Work instructions:
How many lines in the data below contain the string "через"? Answer with the number only.

- Opening Delimiter -

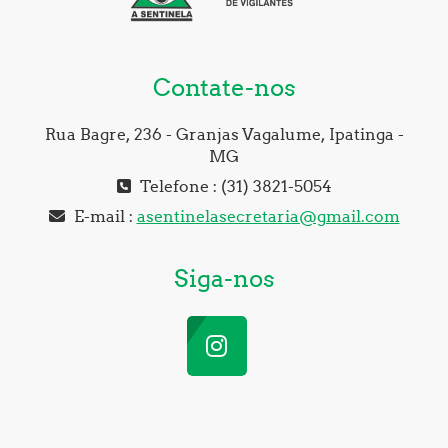
Contate-nos
Rua Bagre, 236 - Granjas Vagalume, Ipatinga -
MG
Telefone : (31) 3821-5054
E-mail :
asentinelasecretaria@gmail.com
Siga-nos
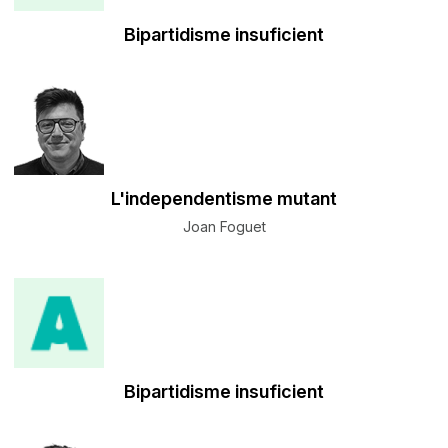
Bipartidisme insuficient
L'independentisme mutant
Joan Foguet
Bipartidisme insuficient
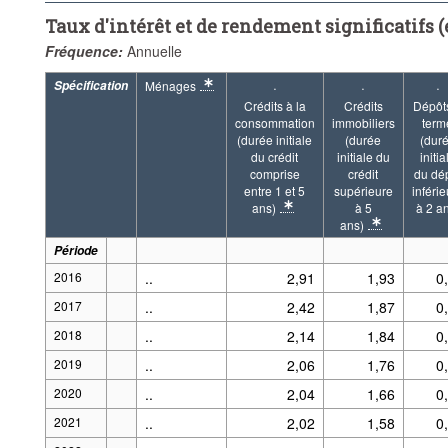
Taux d'intérêt et de rendement significatifs (
Fréquence:
Annuelle
Spécification
Ménages
·
·
·
* Note specification 2: Taux d'intérêt moyen pondéré sur
Crédits à la
Crédits
Dépôt
consommation
immobiliers
term
(durée initiale
(durée
(dur
du crédit
initiale du
initia
comprise
crédit
du dé
entre 1 et 5
supérieure
inféri
ans)
à 5
à 2 a
* Note specification 2: Définitions : Créd
ans)
* Note specification 2:
Période
2016
..
2,91
1,93
0
2017
..
2,42
1,87
0
2018
..
2,14
1,84
0
2019
..
2,06
1,76
0
2020
..
2,04
1,66
0
2021
..
2,02
1,58
0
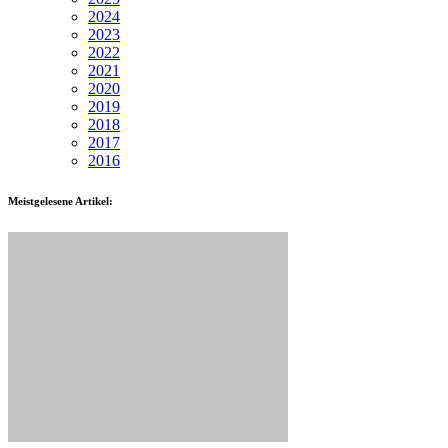
2024
2023
2022
2021
2020
2019
2018
2017
2016
Meistgelesene Artikel:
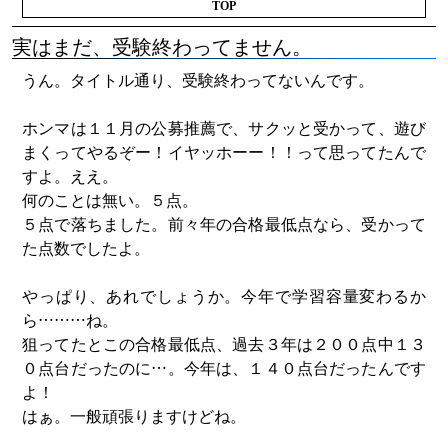
TOP
実はまだ、受験終わってません。
うん。タイトル通り、受験終わってないんです。
ホンマは１１月の公募推薦で、サクッと受かって、遊び
まくってやるぞー！イヤッホーー！！って思ってたんで
すよ。ええ。
何のことは無い。５点。
５点で落ちました。前々年の合格最低点なら、受かって
た点数でしたよ。
やっぱり、あれでしょうか。今年で学習容量変わるか
ら………ね。
狙ってたとこの合格最低点、過去３年は２００点中１３
０点台だったのに…。今年は、１４０点台だったんです
よ！
はぁ。一般頑張りますけどね。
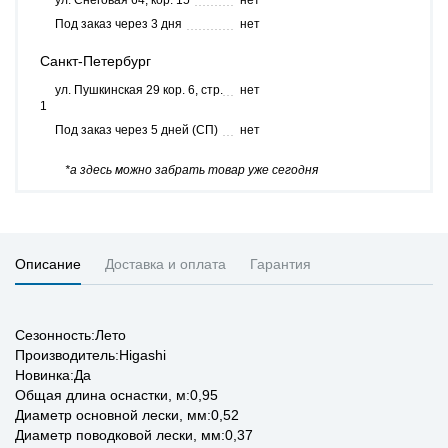
ул. Снеговая 64, кор. 15
нет
Под заказ через 3 дня
нет
Санкт-Петербург
ул. Пушкинская 29 кор. 6, стр.
нет
1
Под заказ через 5 дней (СП)
нет
*а здесь можно забрать товар уже сегодня
Описание
Доставка и оплата
Гарантия
Сезонность:Лето
Производитель:Higashi
Новинка:Да
Общая длина оснастки, м:0,95
Диаметр основной лески, мм:0,52
Диаметр поводковой лески, мм:0,37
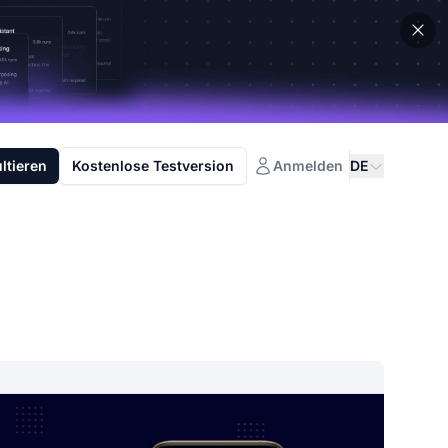
ltieren
Kostenlose Testversion
Anmelden
DE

- Closing Delimiter -

Output of the exercise:
2